Kein Wort verlor die neue Präsidentin darüber, dass die Aids-Hilfe auch für ihr Amt tiefer in die Tasche greifen muss. Vorvorgängerin Ruth Genner (Grüne), damals ebenfalls Nationalrätin, erhielt rund 15'000 Franken pro Jahr. Vorgänger Hansruedi Völkle kam in seiner Amtszeit auf maximal 20'000 Franken. Doris Fiala wiederum trat das Präsidium nur unter der Bedingung an, dass sie dafür 50'000 Franken pro Jahr bekommt.

Kritik eines Schwulenmagazins

Publik gemacht hat das erst diese Woche das Schwulenmagazin «Cruiser». Kolumnist Michi Rüegg nimmt darin unter dem Titel «Doris Trallala und die Homos» das Engagement der heterosexuellen FDP-Politikerin für die Zürcher Gayszene aufs Korn. Und erwähnt nebenbei, dass diese unter ihren Interessenbindungen prominent die Homosexuelle Arbeitsgruppe Zürich (HAZ) aufführe, obwohl sie seit mindestens 2009 keinen Mitgliederbeitrag mehr bezahlt habe.

Das habe sie wohl tatsächlich nicht – weil sie dafür keinen Einzahlungsschein erhalten habe, wie sie auf Anfrage sagt.
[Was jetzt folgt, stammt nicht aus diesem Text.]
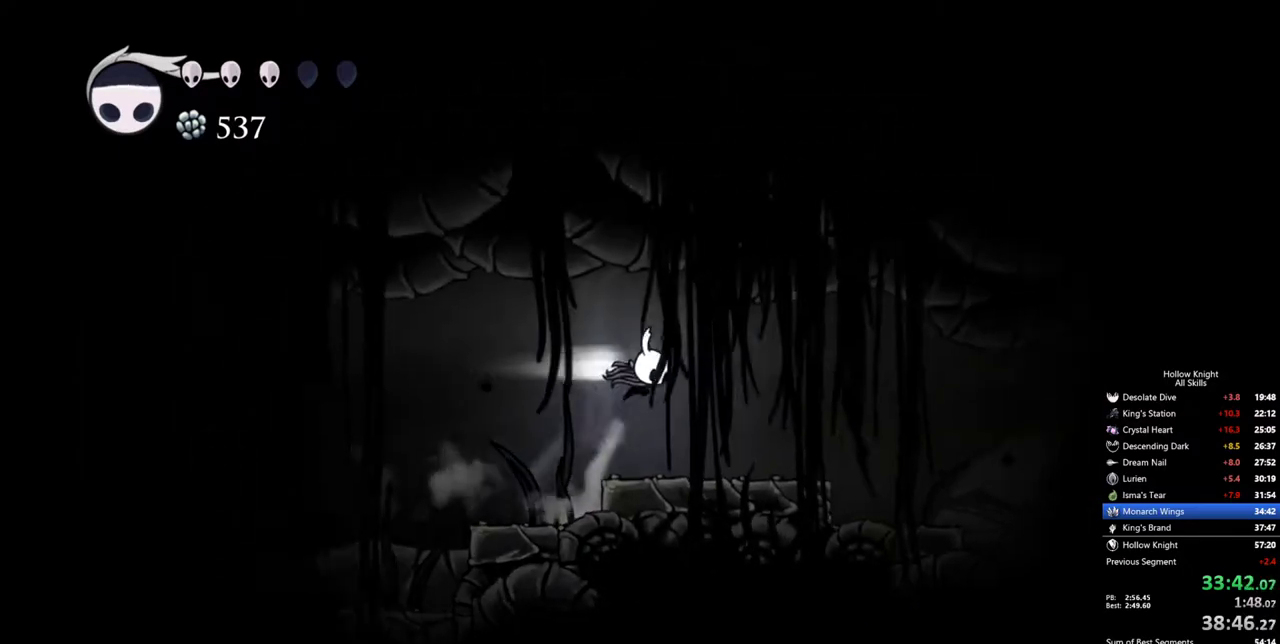
{"keys": ["right"], "events": [[34, "jump", "up"], [84, "dash", "up"]]}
Doris Fiala macht auch kein Geheimnis daraus, dass sie das Ehrenamt bei der Aids-Hilfe nur unter der Voraussetzung antrat, dass es kein Ehrenamt mehr ist: «Für mich ist es unmöglich, diese Arbeit zu leisten, wenn es keine Entschädigung dafür gibt.» Sie rechnet damit, dass sie mindestens einen Tag pro Woche für die Aids-Hilfe aufwenden muss. Um diese Zeit aufzubringen, müsse sie auf kommerzielle Mandate in ihrer PR-Agentur verzichten. Von Anfang an habe sie deshalb ihre Honorarvorstellungen gegenüber der Aids-Hilfe deklariert.

Tatsächlich war der Vorstand unter diesen Umständen nicht mehr bereit, Fiala einstimmig zur Wahl zu empfehlen. Und auch an der GV entbrannte hinter verschlossenen Türen laut Protokoll «eine intensive Diskussion». Zuletzt gaben 53 Delegierte Doris Fiala ihre Stimme – 8 enthielten sich. Wäre sie nicht gewählt worden, wäre die Interimspräsidentin im Amt geblieben.
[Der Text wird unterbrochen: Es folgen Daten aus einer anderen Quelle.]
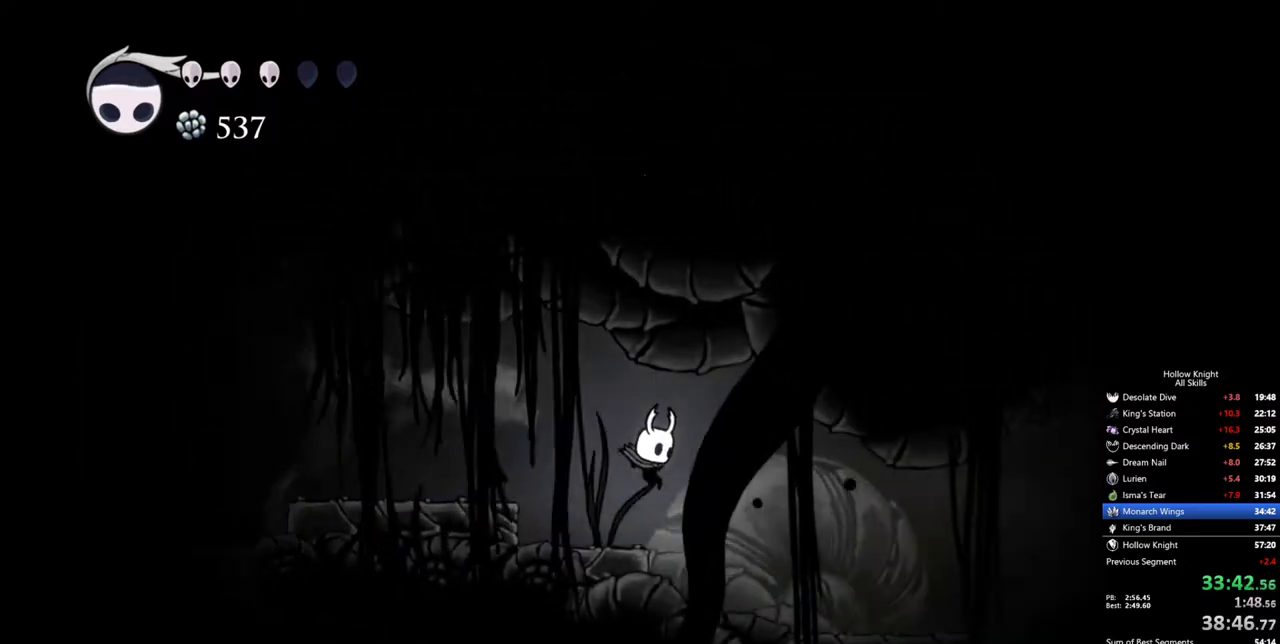
{"keys": ["right"], "events": [[234, "dash", "down"], [367, "dash", "up"]]}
Geldsammeln ist nun Chefsache

Rund 130'000 Franken verdient die FDP-Politikerin mit ihrem Nationalratsmandat. Weitere 50'000 Franken bekommt sie als Präsidentin des Kunstoffverbands, für den sie aber «nur halb so viel arbeiten muss wie für die Aids-Hilfe». Dazu kommt ihre PR-Agentur. Könnte sie damit nicht ihr wohltätiges Engagement quersubventionieren? Nein, denn es laste dort ein Riesendruck auf ihr, sagt Fiala. Die Finanzlage sei «erschütternd». Sie habe deshalb das Fundraising zur Chefsache erklärt und sich selbst ein neues, weit umfangreicheres Pflichtenheft verpasst. «Bedingung war, dass ich bei der Aids-Hilfe nicht nur verwalte, sondern in dieser Krisensituation auch wirklich Führungsverantwortung wahrnehme.»
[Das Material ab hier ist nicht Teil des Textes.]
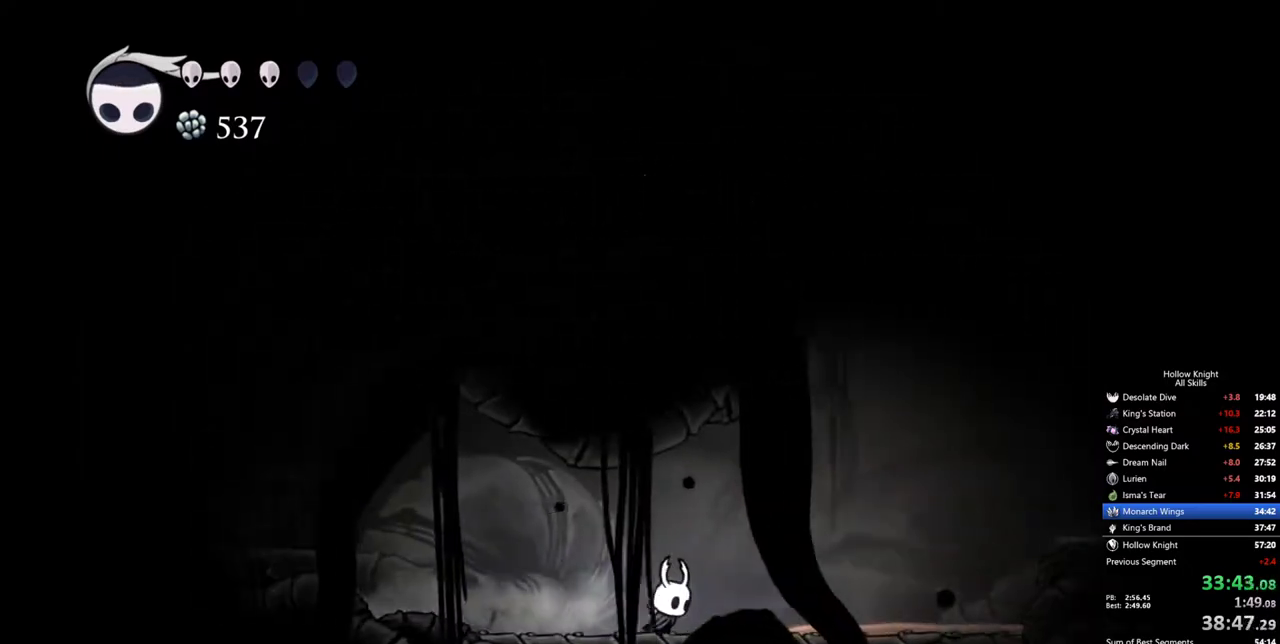
{"keys": ["dash", "jump", "right"], "events": [[200, "jump", "down"], [484, "dash", "down"]]}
Hinzu kam, dass der Verband schlicht keinen Präsidenten mehr fand, der es nur ehrenamtlich macht. Diverse Kandidaten hätten kalte Füsse bekommen, sagt Fiala. Sie wurde am 4. Januar angefragt – und 17 Tage später gewählt. Seither habe sie schon Spendenzusagen hereingeholt, die dreimal höher sind als ihre Entschädigung.

«Das entspricht einem Teilzeitlohn»

Dennoch könnten die 50'000 Franken für das eigentliche Ehrenamt für die Aids-Hilfe zum Problem werden. Diese haben nämlich die Zertifizierungsstelle für gemeinnützige, Spenden sammelnde Organisationen (kurz: Zewo) hellhörig gemacht. Die Stiftung überprüft, ob die Organisationen sorgsam mit ihren Spendengeldern umgehen, ehe sie ihnen das Zewo-Gütesiegel verleiht. Die Aids-Hilfe kam kurz vor Fialas Wahl auf die Kontrollstelle zu und eröffnete ihr, dass sie fürs Präsidium eine Persönlichkeit gefunden habe, die in Politik und Wirtschaft gut vernetzt sei – und diese mit 50'000 Franken entschädigen wolle.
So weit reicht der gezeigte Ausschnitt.